:: Extract to read
December 3, 2008 · 14 Comments

The other day, after I dropped Neptune off at preschool, I decided to go grocery shopping. I learned that 9:30AM is a very strange time to go grocery shopping, and nobody really goes shopping that early in the morning. I don’t know if it was due to the lack of other shoppers and similar ambient distractions, but the top 40 music they were piping in really caught my attention. Specifically the morally reprehensible lyrics to Nickleback’s “Rock Star.” It goes a little something like this:

I’m through with standing in line
to the clubs I’ll never get in
It’s like the bottom of the ninth
and I’m never gonna win
This life hasn’t turned out
quite the way I want it to be

(tell me what you want)

I want a brand new house
on an episode of Cribs
And a bathroom I can play baseball in
And a king size tub big enough
for ten plus me

(yeah, so what you need)

I’ll need a, a credit card that’s got no limit
And a big black jet with a bedroom in it
Gonna join the mile high club
At thirty-seven thousand feet

(Been there done that)

I want a new tour bus full of old guitars
My own star on Hollywood Boulevard
Somewhere between cher and
James Dean is fine for me

(So how you gonna do it?)

I’m gonna trade this life for fortune and fame
I’d even cut my hair and change my name

[CHORUS]
‘Cause we all just wanna be big rockstars
Livin’ in hilltop houses driving fifteen cars
The girls come easy and the drugs come cheap
We’ll all stay skinny cause we just won’t eat
And we’ll hang out in the coolest bars
In the VIP with the movie stars
Every good gold digger’s
Gonna wind up there
Every Playboy bunny
with her bleach blonde hair
and well..
::::
:: Source information
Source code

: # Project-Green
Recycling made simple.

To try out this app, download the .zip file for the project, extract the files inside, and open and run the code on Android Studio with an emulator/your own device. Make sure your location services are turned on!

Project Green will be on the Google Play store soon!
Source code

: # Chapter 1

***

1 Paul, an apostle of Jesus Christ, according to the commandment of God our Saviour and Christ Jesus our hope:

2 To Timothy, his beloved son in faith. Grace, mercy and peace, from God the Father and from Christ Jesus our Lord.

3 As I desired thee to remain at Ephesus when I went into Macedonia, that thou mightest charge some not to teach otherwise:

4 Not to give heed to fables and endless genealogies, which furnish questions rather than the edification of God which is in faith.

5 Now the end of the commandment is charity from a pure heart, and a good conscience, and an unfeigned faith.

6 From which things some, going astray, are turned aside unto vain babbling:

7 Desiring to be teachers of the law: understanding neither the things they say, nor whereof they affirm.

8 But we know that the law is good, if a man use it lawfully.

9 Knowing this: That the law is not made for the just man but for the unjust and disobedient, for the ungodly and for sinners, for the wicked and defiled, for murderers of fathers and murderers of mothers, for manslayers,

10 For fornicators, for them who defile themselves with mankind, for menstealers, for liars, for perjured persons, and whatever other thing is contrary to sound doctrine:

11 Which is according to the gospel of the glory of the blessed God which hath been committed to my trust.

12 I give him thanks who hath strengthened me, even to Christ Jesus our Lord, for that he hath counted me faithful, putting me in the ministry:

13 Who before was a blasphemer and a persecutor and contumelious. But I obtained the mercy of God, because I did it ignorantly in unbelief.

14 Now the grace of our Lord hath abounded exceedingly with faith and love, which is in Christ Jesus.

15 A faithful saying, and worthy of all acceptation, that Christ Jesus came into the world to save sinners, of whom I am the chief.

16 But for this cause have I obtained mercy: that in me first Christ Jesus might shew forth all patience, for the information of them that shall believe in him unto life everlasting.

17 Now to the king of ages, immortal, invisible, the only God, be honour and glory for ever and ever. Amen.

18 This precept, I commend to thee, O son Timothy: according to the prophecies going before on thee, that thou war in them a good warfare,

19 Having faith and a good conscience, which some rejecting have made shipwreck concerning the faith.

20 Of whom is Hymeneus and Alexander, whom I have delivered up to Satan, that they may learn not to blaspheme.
::::
- To do:
a – Arrange the lines of the records as a numbered list, leaving out blank lines, starting with the first line of the records and going on through the line with "4 Not to give".
b – Pick up the grocery-store post after its last line and keep writing it.
The records have no connection to the grocery-store post.

- Task-by-task results:
a –
1. Source code
2. : # Project-Green
3. Recycling made simple.
4. To try out this app, download the .zip file for the project, extract the files inside, and open and run the code on Android Studio with an emulator/your own device. Make sure your location services are turned on!
5. Project Green will be on the Google Play store soon!
6. Source code
7. : # Chapter 1
8. ***
9. 1 Paul, an apostle of Jesus Christ, according to the commandment of God our Saviour and Christ Jesus our hope:
10. 2 To Timothy, his beloved son in faith. Grace, mercy and peace, from God the Father and from Christ Jesus our Lord.
11. 3 As I desired thee to remain at Ephesus when I went into Macedonia, that thou mightest charge some not to teach otherwise:
12. 4 Not to give heed to fables and endless genealogies, which furnish questions rather than the edification of God which is in faith.

b –
Hey hey I wanna be a rockstar
Hey hey I wanna be a rockstar

I wanna be great like Elvis without the tassels
Hire eight body guards that love to beat up assholes
Sign a couple autographs
So I can eat my meals for free

(I’ll have the quesadilla… ha ha)

I’m gonna dress my ass
with the latest fashion
Get a front door key to the Playboy mansion
Gonna date a centerfold that loves to
blow my money for me

(So how you gonna do it?)

I’m gonna trade this life
For fortune and fame
I’d even cut my hair
And change my name

(chorus)

I’m gonna sing those songs
that offend the censors
Gonna pop my pills
from a Pez dispenser
Get washed-up singers writing all my songs
Lip sync ‘em every night so I don’t get ‘em wrong

(chorus)

As I tried to find the Honeycomb cereal, I paused, listened carefully to a few verses and uttered “FUUUUUUUCK!” in total exasperation. The irony of my frustration was two-fold:

1) This song is idiotic. And I take personal offense to the stereotypical “Rock Star” lump being cast. Like only the douchebags that 1) like/identify with this song and 2) wrote it in the first place could possibly take this literally, or feel it contributes to our culture in any way.

2) This song came out in 2005. And it is so “timeless” that it continues to get played on the radio. That said, the next day I heard that “So What” song by Pink on the radio, and apparently 1 in 4 people’s dream job is being a rock star (confirmed by independent polls in The Gazette and BBC).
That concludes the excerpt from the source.